#### Page text:
□ □ □ □ □ □ □
He also contributed to the development of the larval rearing process and in determining the most suitable conditions of light, food, green water and weaning for producing these fish.

“Apart from work with the fish I have advised on system configuration, particularly the egg and larval rearing systems, with some input also into the design of the live feed (rotifer and Artemia) production systems,” he adds.

Hatchery
Located along the coastline near Puerto Montt, Chile, Seabass Chile operates a 600-square-meter hatchery, which includes two small laboratories and four large rearing rooms, which consist of: one incubation room with 13 incubators (12-cylinder conical tanks of 400 liters each and one-cylinder conical tank of 1 cubic meter in the event of massive spawning of some female fish); one larval room, with four tanks of 1 cubic meter each and four tanks of 500 liters, where the first feeding is carried out and fish are kept until they reach juvenile stage; one room for juveniles, with three tanks of 3 cubic meters each; and one breeders’ room, with two tanks of 30 cubic meters each. All these rooms operate on independent recirculating aquaculture systems (RAS).
□ □ □ □ □ □ □
Chart interpretation exercises:
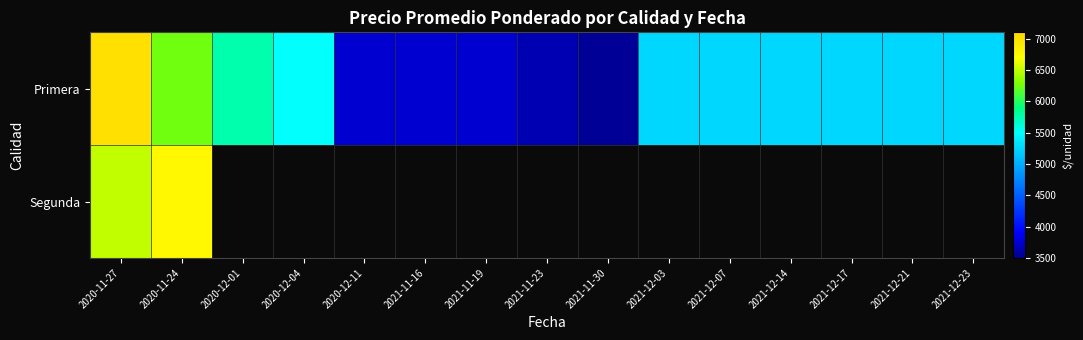

Which has a higher value, 2021-12-23 or 2021-12-17?

2021-12-23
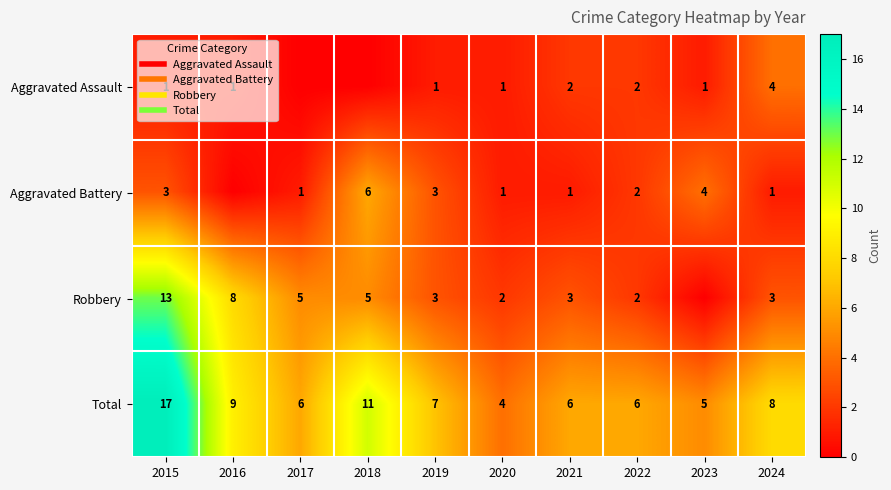

What is the difference between the maximum and minimum values in the Robbery series?

13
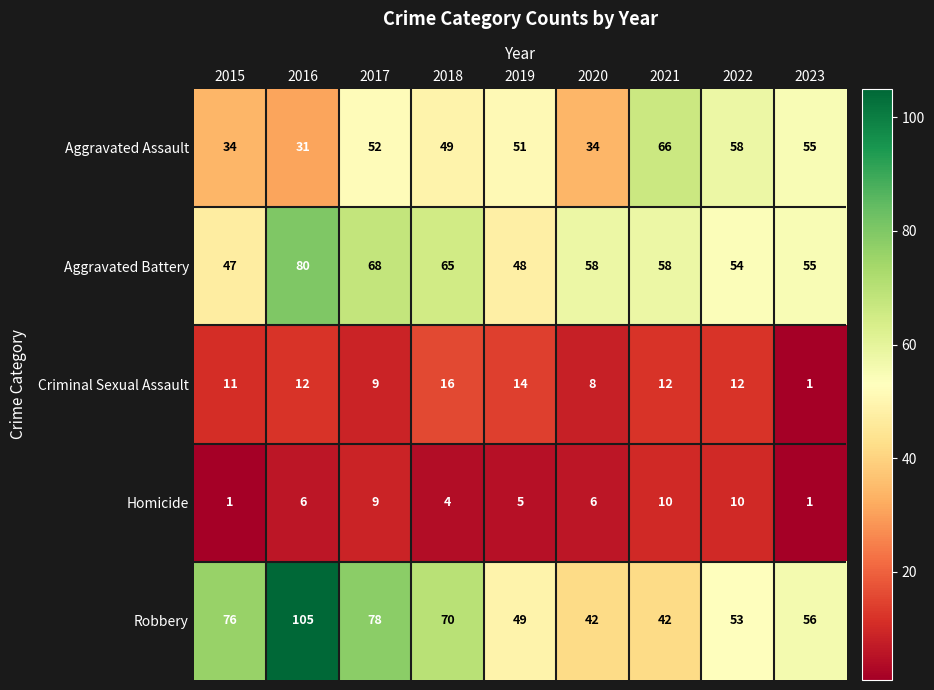

How many distinct data groups are displayed?

5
□ □ □ □ □ □ □
#### Prompt:
Extend the text about the Seabass Chile hatchery, picking up after its last sentence. The items have no connection to the text about the Seabass Chile hatchery.

#### Answer to this problem:
Intake water is pumped from a floating platform located on the sea. The water flows to a header tank, which feeds a small distribution tank where the water is filtered and disinfected with mechanical and UV filters. The mechanical inlet water filter is a sand filter. There is also a rotary filter in the larval and juvenile rooms, while in the breeders’ room there is a battery of sand filters. Between 96 percent and 97 percent of the water are recirculated.

Due to the high variability in the surface temperature – especially in the summer months – water temperature is lowered using five chiller units. Throughout the year, temperature ranges from 4 °C to 10 °C in the rooms.

“Our operation is almost 100 percent manual. We do not use automated data capture systems, neither temperature nor pH, CO2, nitrate, nitrite, alkalinity or O2,” Reyes says, adding that this facility operates 24/7 with a staff of seven people, including professionals, technicians and assistants.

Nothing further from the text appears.